5日も図書館に通うと宿題はあっけなく片付いてしまった。口ほどにもない奴らめ。少しはこの秀才のボクを手こずらせて欲しいものだ。さあ、ここからは受験勉強だ。地域でもなかなかの進学校が第1志望だったので、私は塾の夏期講習を申し込んでいた。一日中塾に籠もり、『天までとどけ2』はビデオに録画。そんな日々が続き、8月25日を過ぎた頃、塾の休憩時間に友達が「いくつ覚えた? 百人一首!」とわけのわからないことを聞いてきた。「え! 出たじゃん、『百人一首覚える』って宿題! やってないの?」「……あー、大丈夫、大丈夫。だいたい覚えてるし……」。大ウソ。ソラで言えるのは「田子の浦ゆ~」のみ。響きが面白いから言えるだけ。「ゆ~」って、いいよね。あと5日ある。なんとかなる。
ならなかった。
和歌ってヤツは焦れば焦るほど頭に入ってこない。ざけんな、藤原定家。休み明けの国語の授業でいきなり百人一首のテストが出た。上の句に続いて下の句を書き込むというかなりハードなもの。「田子の浦ゆ~」頼みで臨んだら用紙には「田子の浦に~」とある。あー、ミスプリかな、と思って覚えてる通りに「富士の高嶺に雪は降りける」と書いた。返ってきた答案には先生の赤ペンで「それは万葉集の歌ですね。百人一首は『富士の高嶺に雪は降りつつ』です。△です」としてあった。ざけんな、山部赤人。

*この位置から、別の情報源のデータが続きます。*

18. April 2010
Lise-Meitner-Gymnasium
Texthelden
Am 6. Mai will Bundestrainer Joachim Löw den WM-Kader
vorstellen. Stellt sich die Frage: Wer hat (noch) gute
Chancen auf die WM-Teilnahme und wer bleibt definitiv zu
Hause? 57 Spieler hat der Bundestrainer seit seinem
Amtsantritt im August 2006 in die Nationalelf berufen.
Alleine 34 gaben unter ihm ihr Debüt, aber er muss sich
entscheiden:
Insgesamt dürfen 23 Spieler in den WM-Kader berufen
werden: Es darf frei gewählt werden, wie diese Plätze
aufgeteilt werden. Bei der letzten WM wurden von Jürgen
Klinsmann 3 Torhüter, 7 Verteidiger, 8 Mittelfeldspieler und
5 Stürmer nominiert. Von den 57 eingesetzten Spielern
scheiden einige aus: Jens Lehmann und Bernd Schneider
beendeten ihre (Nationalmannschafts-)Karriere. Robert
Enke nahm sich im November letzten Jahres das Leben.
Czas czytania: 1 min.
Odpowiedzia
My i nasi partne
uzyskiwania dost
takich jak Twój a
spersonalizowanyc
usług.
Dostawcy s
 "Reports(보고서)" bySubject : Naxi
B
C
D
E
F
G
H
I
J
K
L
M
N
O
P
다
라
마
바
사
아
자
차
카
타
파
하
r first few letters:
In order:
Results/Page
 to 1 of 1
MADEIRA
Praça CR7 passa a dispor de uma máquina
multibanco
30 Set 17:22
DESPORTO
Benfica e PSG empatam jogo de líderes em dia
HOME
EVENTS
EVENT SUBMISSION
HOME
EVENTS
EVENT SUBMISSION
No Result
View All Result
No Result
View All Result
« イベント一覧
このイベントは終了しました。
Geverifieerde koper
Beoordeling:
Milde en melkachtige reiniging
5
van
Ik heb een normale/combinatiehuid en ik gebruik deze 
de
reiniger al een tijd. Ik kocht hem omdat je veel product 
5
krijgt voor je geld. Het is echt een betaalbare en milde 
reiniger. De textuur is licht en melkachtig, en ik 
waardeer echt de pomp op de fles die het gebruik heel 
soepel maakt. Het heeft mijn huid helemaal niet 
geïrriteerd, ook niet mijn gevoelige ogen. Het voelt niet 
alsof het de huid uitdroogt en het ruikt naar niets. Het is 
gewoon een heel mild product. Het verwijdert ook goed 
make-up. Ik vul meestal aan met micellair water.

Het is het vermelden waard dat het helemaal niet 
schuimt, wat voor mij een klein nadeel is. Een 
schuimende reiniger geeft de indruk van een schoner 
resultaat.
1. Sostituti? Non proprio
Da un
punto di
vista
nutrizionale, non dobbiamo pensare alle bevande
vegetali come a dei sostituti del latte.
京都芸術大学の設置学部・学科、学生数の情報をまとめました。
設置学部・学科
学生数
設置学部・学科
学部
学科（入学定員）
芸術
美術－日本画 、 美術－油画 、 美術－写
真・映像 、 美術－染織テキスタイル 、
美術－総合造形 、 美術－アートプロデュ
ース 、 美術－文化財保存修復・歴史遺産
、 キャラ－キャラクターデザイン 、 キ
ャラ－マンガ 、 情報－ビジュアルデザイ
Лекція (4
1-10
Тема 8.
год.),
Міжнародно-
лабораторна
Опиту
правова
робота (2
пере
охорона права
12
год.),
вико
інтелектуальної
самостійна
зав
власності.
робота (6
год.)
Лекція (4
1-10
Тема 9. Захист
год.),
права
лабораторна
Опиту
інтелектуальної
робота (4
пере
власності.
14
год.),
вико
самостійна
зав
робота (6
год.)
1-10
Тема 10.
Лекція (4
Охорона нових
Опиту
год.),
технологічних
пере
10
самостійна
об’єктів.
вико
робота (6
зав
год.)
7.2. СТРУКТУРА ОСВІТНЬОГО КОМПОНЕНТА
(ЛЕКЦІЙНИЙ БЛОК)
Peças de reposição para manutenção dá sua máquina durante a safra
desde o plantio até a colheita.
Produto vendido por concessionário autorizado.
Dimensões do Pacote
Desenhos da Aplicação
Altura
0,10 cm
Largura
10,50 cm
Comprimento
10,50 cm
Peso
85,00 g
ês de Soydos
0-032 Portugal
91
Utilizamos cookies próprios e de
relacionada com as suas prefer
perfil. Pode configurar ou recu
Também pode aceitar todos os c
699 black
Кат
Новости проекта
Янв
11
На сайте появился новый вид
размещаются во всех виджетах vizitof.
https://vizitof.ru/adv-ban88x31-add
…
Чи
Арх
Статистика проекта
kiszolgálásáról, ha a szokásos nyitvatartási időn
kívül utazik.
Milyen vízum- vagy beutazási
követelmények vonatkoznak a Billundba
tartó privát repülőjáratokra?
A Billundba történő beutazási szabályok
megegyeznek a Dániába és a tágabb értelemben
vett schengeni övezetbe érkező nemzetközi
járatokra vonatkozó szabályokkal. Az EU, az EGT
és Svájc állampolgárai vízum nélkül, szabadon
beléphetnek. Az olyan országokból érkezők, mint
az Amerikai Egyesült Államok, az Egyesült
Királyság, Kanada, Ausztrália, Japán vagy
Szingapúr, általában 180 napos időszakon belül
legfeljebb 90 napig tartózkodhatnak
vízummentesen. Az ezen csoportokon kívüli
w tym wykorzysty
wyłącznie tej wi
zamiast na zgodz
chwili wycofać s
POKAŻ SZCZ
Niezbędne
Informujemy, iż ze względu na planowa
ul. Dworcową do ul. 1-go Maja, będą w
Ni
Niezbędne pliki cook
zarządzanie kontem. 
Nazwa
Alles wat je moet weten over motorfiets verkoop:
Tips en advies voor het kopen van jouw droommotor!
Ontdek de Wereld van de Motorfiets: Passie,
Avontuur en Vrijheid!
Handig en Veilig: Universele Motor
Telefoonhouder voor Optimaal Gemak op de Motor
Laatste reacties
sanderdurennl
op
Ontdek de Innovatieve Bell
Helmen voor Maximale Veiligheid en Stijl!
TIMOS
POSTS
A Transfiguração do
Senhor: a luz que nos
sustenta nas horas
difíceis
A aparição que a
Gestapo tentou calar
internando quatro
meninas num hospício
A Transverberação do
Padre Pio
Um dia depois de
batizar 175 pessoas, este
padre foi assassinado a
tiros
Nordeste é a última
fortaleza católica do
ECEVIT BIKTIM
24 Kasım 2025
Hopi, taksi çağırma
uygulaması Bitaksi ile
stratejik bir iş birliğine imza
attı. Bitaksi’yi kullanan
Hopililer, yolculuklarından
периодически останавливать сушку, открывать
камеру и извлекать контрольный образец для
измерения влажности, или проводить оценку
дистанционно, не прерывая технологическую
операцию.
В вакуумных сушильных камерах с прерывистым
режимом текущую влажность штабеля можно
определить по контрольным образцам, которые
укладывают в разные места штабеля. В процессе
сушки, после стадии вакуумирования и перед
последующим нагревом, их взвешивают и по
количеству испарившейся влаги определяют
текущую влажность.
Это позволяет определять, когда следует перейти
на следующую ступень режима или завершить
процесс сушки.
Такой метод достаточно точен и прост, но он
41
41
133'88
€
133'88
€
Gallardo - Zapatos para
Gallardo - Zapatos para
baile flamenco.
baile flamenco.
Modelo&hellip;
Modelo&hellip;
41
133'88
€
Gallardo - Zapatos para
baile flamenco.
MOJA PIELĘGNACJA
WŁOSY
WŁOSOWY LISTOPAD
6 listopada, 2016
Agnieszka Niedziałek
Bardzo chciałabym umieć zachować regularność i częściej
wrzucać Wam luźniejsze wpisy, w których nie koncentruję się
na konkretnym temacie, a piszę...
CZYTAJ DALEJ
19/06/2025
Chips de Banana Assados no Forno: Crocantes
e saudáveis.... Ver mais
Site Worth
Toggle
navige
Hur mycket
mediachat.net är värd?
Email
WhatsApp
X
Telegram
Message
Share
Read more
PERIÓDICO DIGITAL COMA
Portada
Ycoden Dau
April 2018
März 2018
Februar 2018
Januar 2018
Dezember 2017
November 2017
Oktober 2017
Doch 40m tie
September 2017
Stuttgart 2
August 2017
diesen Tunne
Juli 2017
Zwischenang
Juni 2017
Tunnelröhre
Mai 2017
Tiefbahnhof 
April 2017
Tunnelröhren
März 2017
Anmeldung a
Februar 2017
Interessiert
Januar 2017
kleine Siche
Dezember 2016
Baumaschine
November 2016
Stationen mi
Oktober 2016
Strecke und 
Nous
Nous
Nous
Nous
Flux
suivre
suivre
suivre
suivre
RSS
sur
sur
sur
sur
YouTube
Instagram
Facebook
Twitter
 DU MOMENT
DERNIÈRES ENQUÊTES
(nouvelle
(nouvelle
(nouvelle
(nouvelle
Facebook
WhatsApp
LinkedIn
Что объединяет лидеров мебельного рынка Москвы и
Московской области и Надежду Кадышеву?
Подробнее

驚いたのは適当に書いたのに「田子の浦ゆ~」(本当はに~)以外に7つ正解してたこと。あと、苦しまぎれに20くらい「さよならなみだくん またあうひまで」と書いたら、「先生も『天までとどけ』観てます」とメッセージが添えられてたこと。
あと高校には受かったが、それからは坂道を転がるように成績が下がっていって、1年後には“頭の良くない川上くん”になっちゃったこと。